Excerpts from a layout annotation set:
◇ ◇ ◇ ◇
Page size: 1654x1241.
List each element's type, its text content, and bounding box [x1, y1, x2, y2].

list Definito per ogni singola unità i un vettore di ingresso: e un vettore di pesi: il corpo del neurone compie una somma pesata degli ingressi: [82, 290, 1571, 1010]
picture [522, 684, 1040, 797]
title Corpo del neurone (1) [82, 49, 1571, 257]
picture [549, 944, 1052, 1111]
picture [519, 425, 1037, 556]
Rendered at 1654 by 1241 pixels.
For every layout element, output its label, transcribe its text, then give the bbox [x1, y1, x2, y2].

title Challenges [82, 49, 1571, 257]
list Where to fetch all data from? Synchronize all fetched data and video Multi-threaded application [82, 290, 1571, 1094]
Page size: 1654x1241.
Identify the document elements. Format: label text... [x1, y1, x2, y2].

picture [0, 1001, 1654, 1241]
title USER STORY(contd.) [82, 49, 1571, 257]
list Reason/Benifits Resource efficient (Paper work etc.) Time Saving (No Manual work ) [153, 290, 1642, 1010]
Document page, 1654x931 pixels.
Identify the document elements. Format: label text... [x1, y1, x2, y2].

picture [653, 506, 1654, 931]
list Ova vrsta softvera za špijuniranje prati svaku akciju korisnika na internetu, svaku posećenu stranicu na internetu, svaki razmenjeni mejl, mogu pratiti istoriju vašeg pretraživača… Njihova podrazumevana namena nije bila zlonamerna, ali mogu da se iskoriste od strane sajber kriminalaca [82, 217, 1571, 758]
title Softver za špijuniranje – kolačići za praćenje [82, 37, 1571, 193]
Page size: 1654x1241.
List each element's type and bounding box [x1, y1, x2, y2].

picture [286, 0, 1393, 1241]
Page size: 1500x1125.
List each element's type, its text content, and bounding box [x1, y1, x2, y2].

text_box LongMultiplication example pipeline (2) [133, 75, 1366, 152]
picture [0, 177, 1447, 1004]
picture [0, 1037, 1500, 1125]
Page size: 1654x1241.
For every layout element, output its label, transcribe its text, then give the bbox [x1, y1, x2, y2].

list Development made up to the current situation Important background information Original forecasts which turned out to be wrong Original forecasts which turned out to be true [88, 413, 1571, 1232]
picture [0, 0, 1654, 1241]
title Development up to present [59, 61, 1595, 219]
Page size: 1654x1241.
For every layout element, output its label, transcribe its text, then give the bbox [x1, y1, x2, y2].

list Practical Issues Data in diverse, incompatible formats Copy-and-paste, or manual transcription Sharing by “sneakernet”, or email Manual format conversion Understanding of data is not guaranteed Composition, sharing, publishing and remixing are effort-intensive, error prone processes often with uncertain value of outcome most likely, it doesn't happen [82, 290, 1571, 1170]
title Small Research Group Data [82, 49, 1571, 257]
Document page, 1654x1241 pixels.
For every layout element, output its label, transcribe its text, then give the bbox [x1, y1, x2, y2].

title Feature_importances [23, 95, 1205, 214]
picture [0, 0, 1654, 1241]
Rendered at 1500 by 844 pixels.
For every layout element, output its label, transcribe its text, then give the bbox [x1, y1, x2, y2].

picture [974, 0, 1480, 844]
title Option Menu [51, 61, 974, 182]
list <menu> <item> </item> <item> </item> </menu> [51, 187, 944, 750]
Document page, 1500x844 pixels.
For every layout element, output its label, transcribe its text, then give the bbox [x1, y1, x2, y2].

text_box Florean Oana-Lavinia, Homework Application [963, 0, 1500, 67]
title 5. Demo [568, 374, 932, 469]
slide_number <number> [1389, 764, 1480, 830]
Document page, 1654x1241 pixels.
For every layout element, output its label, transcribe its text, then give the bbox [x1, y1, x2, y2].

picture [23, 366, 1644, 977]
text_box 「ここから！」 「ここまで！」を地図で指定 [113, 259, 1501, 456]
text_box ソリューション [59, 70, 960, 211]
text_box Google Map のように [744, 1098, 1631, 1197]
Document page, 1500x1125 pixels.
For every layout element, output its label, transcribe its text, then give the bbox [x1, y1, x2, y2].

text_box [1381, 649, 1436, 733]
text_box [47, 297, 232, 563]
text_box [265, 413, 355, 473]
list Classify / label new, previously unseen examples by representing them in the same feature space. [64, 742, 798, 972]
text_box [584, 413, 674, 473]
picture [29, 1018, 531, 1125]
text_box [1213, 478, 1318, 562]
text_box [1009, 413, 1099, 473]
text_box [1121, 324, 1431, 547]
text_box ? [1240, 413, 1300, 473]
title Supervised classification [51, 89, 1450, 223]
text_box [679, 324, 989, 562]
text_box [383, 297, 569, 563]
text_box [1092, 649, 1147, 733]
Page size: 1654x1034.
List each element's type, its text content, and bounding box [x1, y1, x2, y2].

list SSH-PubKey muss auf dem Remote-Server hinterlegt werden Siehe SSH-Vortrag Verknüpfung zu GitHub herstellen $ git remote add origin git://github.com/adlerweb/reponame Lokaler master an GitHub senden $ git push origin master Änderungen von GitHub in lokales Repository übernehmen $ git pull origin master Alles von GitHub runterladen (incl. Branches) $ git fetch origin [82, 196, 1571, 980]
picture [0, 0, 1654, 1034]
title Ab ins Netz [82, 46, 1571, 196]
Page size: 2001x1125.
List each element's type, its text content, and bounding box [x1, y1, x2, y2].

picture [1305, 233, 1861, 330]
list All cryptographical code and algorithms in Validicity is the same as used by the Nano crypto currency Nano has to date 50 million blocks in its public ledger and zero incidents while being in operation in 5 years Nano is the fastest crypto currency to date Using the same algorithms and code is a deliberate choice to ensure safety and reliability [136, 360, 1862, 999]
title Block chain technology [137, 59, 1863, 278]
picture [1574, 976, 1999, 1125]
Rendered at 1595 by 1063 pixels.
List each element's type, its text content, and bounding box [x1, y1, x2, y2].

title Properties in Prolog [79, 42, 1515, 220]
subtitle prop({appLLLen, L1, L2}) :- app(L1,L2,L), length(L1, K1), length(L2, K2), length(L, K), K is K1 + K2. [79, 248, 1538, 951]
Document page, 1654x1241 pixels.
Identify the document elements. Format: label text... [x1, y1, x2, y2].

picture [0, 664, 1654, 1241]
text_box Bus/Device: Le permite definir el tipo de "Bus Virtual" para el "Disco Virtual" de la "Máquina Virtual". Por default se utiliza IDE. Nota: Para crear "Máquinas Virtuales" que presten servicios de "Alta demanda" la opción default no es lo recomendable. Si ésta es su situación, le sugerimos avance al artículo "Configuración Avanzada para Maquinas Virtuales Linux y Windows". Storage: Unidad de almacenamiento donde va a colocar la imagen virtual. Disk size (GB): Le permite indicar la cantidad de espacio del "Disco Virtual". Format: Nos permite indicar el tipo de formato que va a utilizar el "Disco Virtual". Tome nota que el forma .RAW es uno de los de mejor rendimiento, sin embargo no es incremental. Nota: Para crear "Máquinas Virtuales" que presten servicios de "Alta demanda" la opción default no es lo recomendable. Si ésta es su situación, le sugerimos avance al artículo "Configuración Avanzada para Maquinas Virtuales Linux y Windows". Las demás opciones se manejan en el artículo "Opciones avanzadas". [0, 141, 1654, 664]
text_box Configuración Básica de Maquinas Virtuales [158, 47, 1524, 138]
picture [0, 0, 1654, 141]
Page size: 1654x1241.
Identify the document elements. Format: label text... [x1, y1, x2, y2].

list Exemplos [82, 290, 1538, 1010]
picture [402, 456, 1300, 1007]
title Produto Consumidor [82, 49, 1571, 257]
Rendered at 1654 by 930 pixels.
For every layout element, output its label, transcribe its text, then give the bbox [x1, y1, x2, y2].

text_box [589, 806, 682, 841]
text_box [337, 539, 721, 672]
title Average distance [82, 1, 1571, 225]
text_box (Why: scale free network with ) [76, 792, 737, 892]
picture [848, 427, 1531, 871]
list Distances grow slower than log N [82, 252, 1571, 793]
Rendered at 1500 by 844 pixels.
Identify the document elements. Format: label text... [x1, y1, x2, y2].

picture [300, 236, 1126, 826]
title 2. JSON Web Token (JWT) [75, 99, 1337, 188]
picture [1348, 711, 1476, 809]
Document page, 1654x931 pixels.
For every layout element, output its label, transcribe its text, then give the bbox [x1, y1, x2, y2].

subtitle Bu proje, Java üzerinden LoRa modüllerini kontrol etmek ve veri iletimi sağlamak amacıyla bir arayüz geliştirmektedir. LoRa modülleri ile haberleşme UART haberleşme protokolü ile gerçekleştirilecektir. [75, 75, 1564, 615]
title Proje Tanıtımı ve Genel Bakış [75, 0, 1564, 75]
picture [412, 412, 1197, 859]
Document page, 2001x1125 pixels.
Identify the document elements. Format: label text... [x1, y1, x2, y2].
◇ ◇ ◇ ◇
* [Task goal] Return verbatim the lines of the rows from their beginning through the line containing "list Where to", including that line.

* [The response]
Page size: 1654x1241.
List each element's type, its text content, and bounding box [x1, y1, x2, y2].

list Definito per ogni singola unità i un vettore di ingresso: e un vettore di pesi: il corpo del neurone compie una somma pesata degli ingressi: [82, 290, 1571, 1010]
picture [522, 684, 1040, 797]
title Corpo del neurone (1) [82, 49, 1571, 257]
picture [549, 944, 1052, 1111]
picture [519, 425, 1037, 556]
Rendered at 1654 by 1241 pixels.
For every layout element, output its label, transcribe its text, then give the bbox [x1, y1, x2, y2].

title Challenges [82, 49, 1571, 257]
list Where to fetch all data from? Synchronize all fetched data and video Multi-threaded application [82, 290, 1571, 1094]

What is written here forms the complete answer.